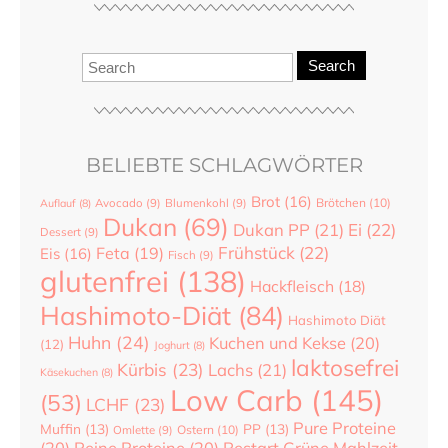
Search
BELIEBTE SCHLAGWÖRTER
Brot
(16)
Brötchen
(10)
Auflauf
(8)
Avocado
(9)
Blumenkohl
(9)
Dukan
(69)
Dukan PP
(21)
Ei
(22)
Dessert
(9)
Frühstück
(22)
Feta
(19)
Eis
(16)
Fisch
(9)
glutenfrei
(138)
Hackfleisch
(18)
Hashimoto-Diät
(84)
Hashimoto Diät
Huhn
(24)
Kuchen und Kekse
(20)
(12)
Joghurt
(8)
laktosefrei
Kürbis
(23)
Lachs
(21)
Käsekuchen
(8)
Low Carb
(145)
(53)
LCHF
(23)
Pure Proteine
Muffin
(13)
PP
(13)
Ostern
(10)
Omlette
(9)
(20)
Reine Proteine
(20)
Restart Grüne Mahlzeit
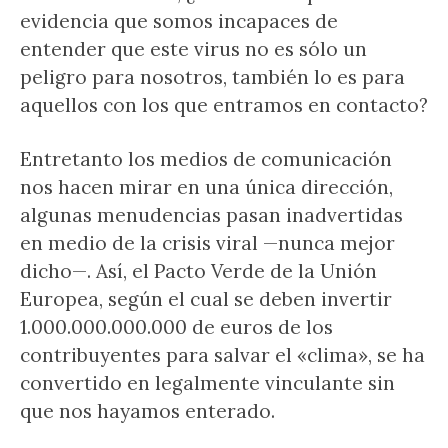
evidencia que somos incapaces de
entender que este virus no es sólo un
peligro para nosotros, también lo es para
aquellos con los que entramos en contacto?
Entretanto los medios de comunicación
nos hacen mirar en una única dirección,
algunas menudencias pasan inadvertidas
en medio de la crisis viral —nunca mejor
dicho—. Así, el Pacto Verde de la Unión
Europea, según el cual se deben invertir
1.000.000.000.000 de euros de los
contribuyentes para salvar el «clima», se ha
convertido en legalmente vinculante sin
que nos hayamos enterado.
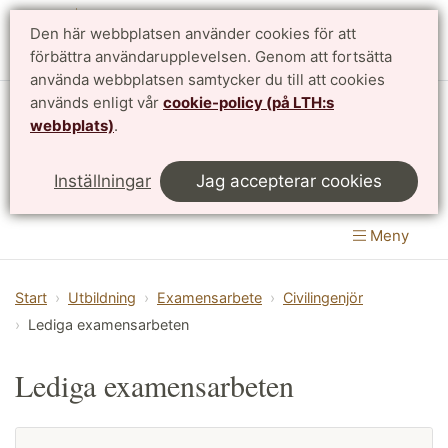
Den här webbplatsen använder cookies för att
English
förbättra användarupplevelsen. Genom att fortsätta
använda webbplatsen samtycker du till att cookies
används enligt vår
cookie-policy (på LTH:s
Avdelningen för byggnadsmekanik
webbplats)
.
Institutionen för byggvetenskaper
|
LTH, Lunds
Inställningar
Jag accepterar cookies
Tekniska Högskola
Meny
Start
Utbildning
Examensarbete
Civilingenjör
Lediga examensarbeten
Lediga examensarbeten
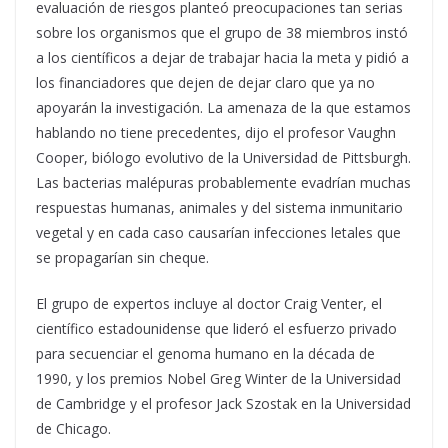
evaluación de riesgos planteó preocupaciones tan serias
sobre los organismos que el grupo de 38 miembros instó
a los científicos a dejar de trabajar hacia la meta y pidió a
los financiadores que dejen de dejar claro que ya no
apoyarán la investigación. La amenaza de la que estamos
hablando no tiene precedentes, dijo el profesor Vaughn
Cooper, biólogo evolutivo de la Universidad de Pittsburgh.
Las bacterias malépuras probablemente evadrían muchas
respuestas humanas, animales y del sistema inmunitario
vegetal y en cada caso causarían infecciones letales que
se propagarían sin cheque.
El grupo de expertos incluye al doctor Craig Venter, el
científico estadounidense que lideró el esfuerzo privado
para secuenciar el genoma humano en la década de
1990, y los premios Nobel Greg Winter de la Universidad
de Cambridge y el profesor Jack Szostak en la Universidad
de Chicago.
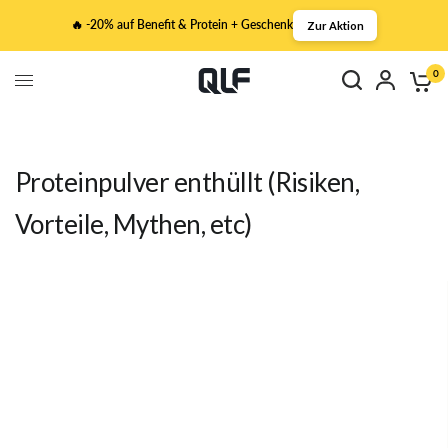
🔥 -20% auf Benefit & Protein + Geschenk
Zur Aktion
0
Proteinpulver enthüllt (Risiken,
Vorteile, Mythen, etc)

============================================================

Tally, in the data above, the lines where the word "webbplatsen" occurs, and give the figure alone.

2